As this plugin displays the audio spectrum on the Y axis and the stereo image on the X axis, you can see the man's audio is right down the middle as you would expect from a mono source. Possibly you might be able to isolate a troublesome aircon or low hum/rumble this way.
(Click for larger image, click again for pixel to pixel)
Time for some music and a colleague's custom track really shows where Peel works with the stereo spread.
This is where I can see myself using the plugin, lassoing the area around the frequencies in the middle of the stereo spread that would clash with a voice. I like a 'hot mix' when it comes to balancing voice against music, there's nothing worse than just hearing a dribble of music behind a voiceover. This can be exacerbated by listening on the aurally limited speakers of a flatscreen TV.
When mixing, you can run into problems when the music track contains the same frequencies as the voice, electric guitars can be a culprit. So I tend to pull frequencies of music tracks down slightly using the graphic equaliser that is accessible in the inspector for each audio component.
I can do the same with Peel, but limit this to the centre where the voice would sit. By cutting a hole in the audio, the voice shouldn't clash with the music. Clever.
The tests that I have done work, but is it worth $50 just to do this? I would recommend you install the free trial and have an experiment yourself.

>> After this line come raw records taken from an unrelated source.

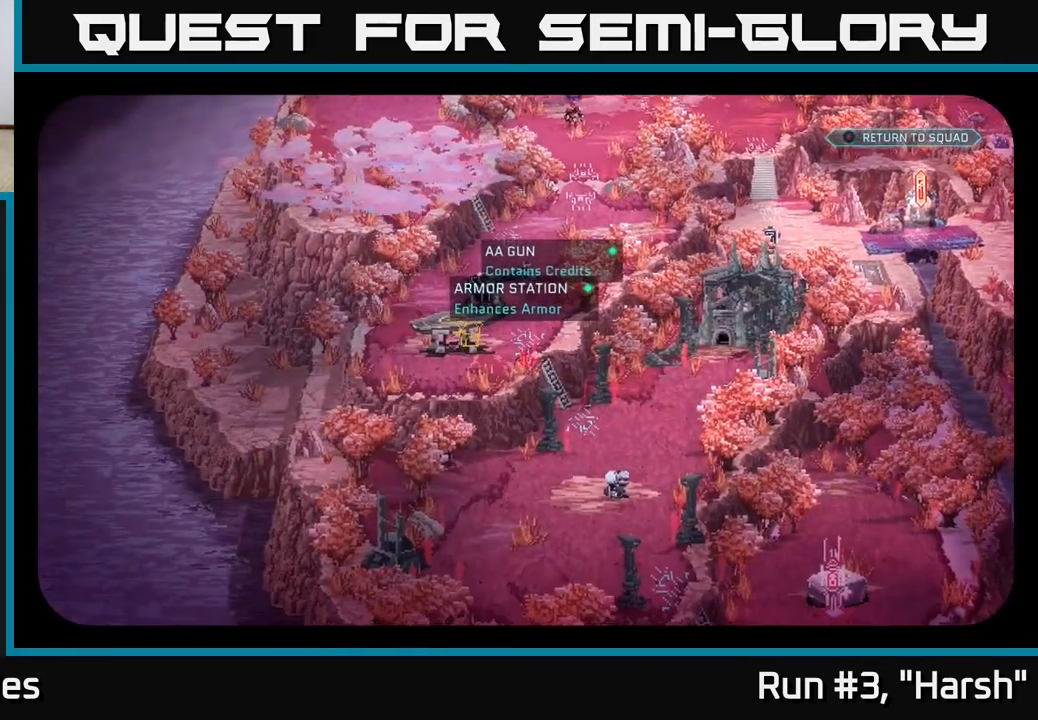
{"buttons": [], "left_stick": "center", "right_stick": "up-right", "events": [[400, "right_stick", "up-right"]]}
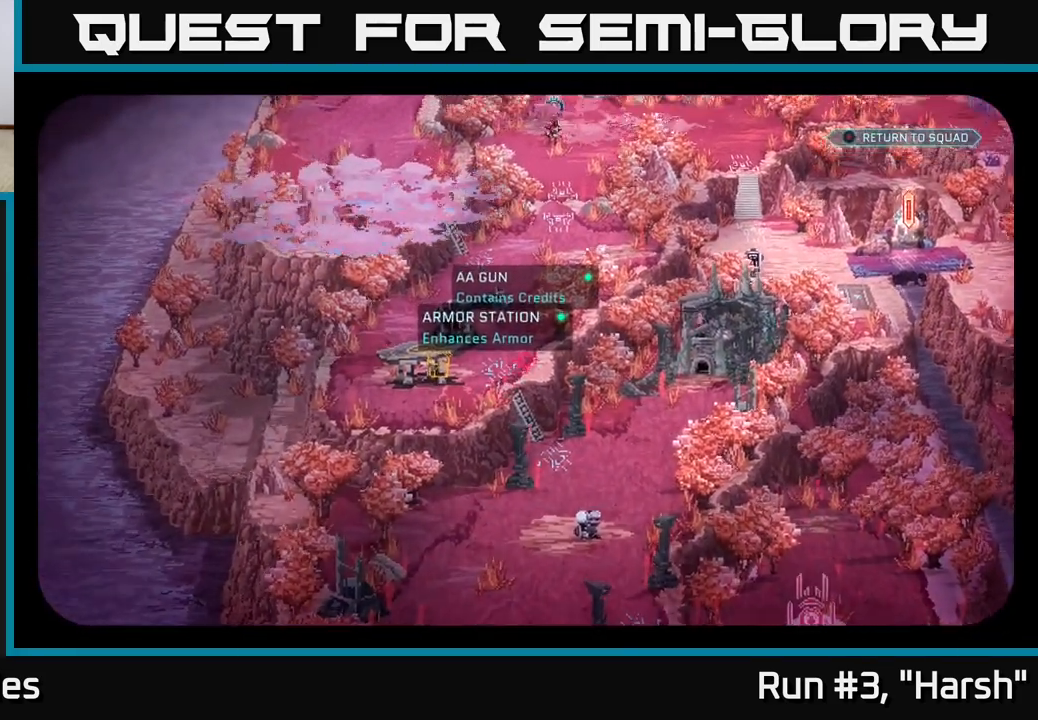
{"buttons": [], "left_stick": "center", "right_stick": "center", "events": [[233, "right_stick", "center"]]}
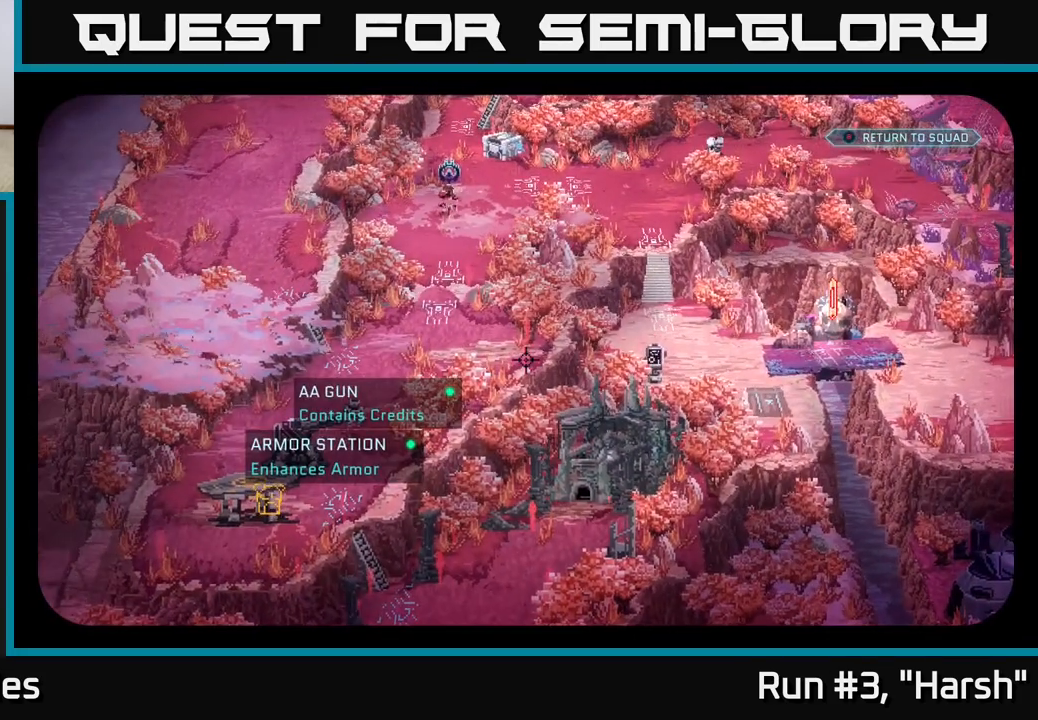
{"buttons": [], "left_stick": "center", "right_stick": "up-right", "events": [[233, "right_stick", "right"], [383, "right_stick", "up-right"]]}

A couple of things to note. The selection box does have width limits, but you can get a much smaller selection by using the slider controls in the Inspector. You'll also find an invert and bypass button.
I understand this is designed for DAW use, but I'd also like a slider that controls the amount of EQ applied from 0 to 100% as you might not want to take out ALL the frequencies in the box.
So the conclusion overall is that it's possibly more useful if you're a musician or remixer, but also a tool that just might get you out of a hole (literally) one day.